Absences médicales dans la PME : arrêts, congés et comment les gérer sans erreur

S Suso Merino CEO
Absences médicales dans la PME : arrêts, congés et comment les gérer sans erreur

Un salarié appelle à huit heures du matin : il est malade et ne viendra pas. À partir de là, l’entreprise doit décider de quel type d’absence il s’agit, quel document elle peut demander, comment la refléter dans l’enregistrement du temps de travail, ce qu’elle communique au cabinet comptable pour la paie et ce qu’elle déclare à la Sécurité sociale. Les absences médicales sont l’incident le plus fréquent dans tout effectif et, depuis que les salariés ont cessé en 2023 de remettre l’arrêt maladie à l’entreprise, celui qui soulève le plus de questions. Ce guide classe les types d’absence, ce qui a changé avec le décret royal 1060/2022, ce que l’entreprise peut et ne peut pas faire, et un processus pour les gérer sans erreur.

Types d’absence médicale

Toutes les absences pour raison de santé ne se ressemblent pas, et les traiter de la même façon est la première erreur.

  • Arrêt maladie (incapacité temporaire). Le salarié ne peut pas travailler et un médecin du service public de santé ou de la mutuelle émet l’arrêt. Il peut relever d’une contingence commune (maladie ordinaire ou accident non professionnel) ou d’une contingence professionnelle (accident du travail ou maladie professionnelle), et le régime de paiement diffère : nous l’expliquons dans qui paie l’arrêt maladie et dans qui paie l’arrêt pour accident du travail.
  • Congés rémunérés de l’article 37.3 du Statut des travailleurs. Depuis la réforme de 2023, cinq jours pour accident ou maladie graves, hospitalisation ou intervention chirurgicale sans hospitalisation nécessitant un repos à domicile du conjoint, du partenaire ou des parents jusqu’au deuxième degré ; et le temps indispensable pour les examens prénataux et les techniques de préparation à l’accouchement.
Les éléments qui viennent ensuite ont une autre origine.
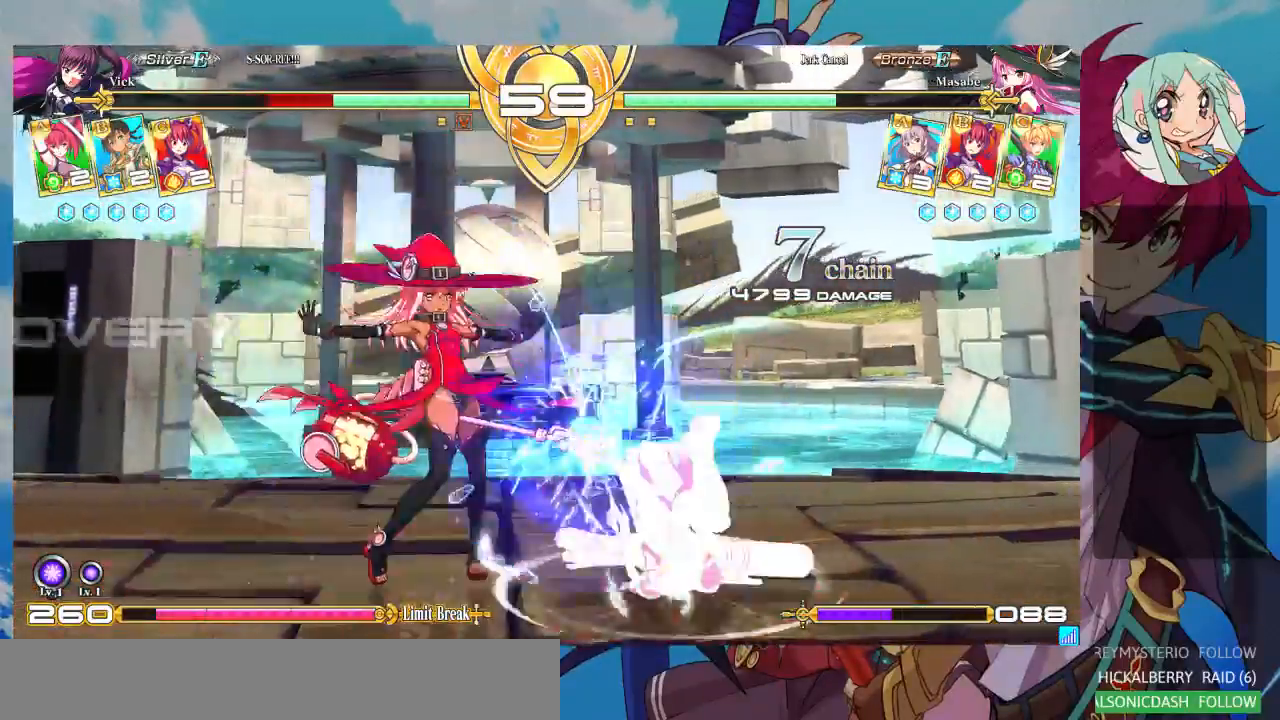
Gameplay with a controller (arcade stick); each line is a JSON object with the inputs held at the frame after it. "events" lists button and stick changes between this image and that frame as [ms after this image, input, new state], when the widget could be followed in between. Not read: L3 R3.
{"buttons": [], "left_stick": "right", "events": [[200, "left_stick", "down-right"], [467, "SQUARE", "up"], [500, "left_stick", "right"]]}
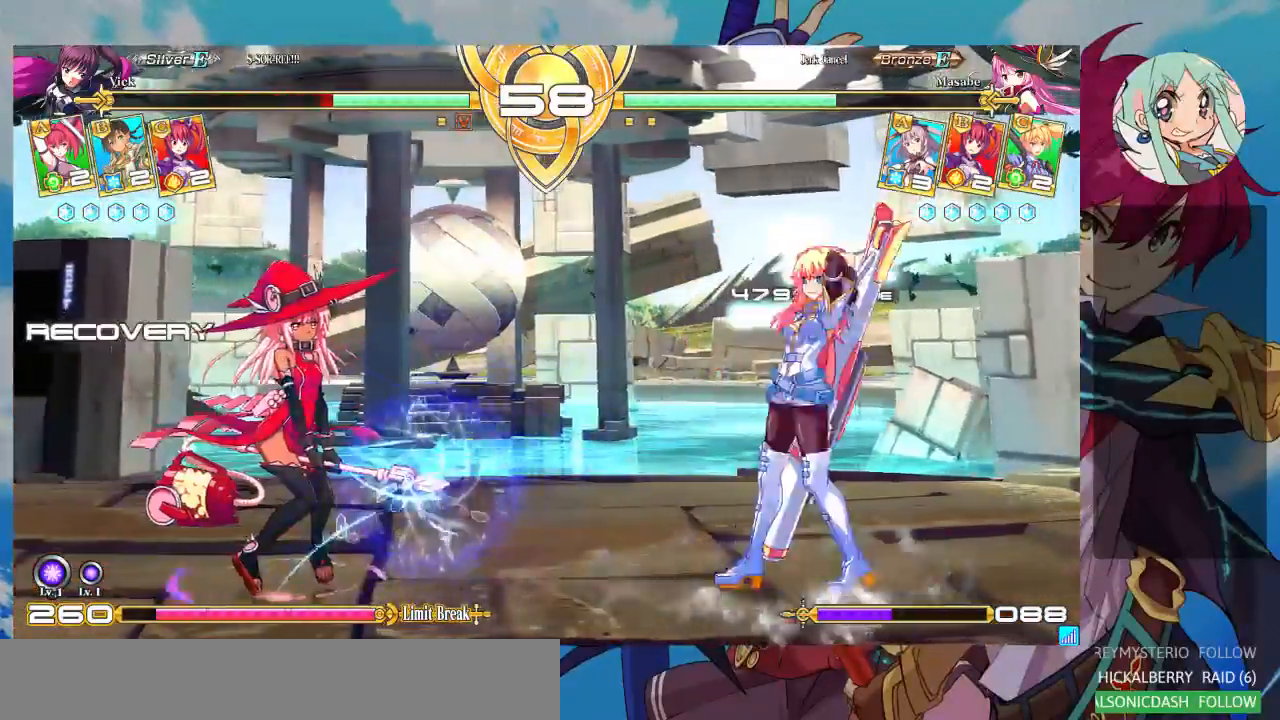
{"buttons": [], "left_stick": "left", "events": [[33, "left_stick", "up-right"], [333, "left_stick", "up-left"], [467, "left_stick", "left"]]}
Ce sont des jours d’absence justifiée et payée, pas des arrêts.
  • Absence pour force majeure familiale. Jusqu’à quatre jours par an, rémunérés selon la convention, pour des motifs familiaux urgents liés à une maladie ou un accident rendant indispensable la présence immédiate du salarié (article 37.9).
  • Rendez-vous médicaux du salarié lui-même. Le Statut ne reconnaît pas de congé rémunéré général pour aller chez le médecin ; cela dépend de la convention collective, qui fixe souvent un nombre d’heures par an ou exige un justificatif. Si la convention ne dit rien, c’est du temps à récupérer ou à déduire, sauf accord avec l’entreprise.
  • Absence injustifiée. Le salarié est absent et ne fournit ni arrêt ni justificatif. C’est la seule qui peut avoir des conséquences disciplinaires, et il faut la documenter comme telle.

Bien classer chaque absence détermine tout le reste : si elle est payée, qui la paie, si elle compte comme temps de travail et quel document l’atteste.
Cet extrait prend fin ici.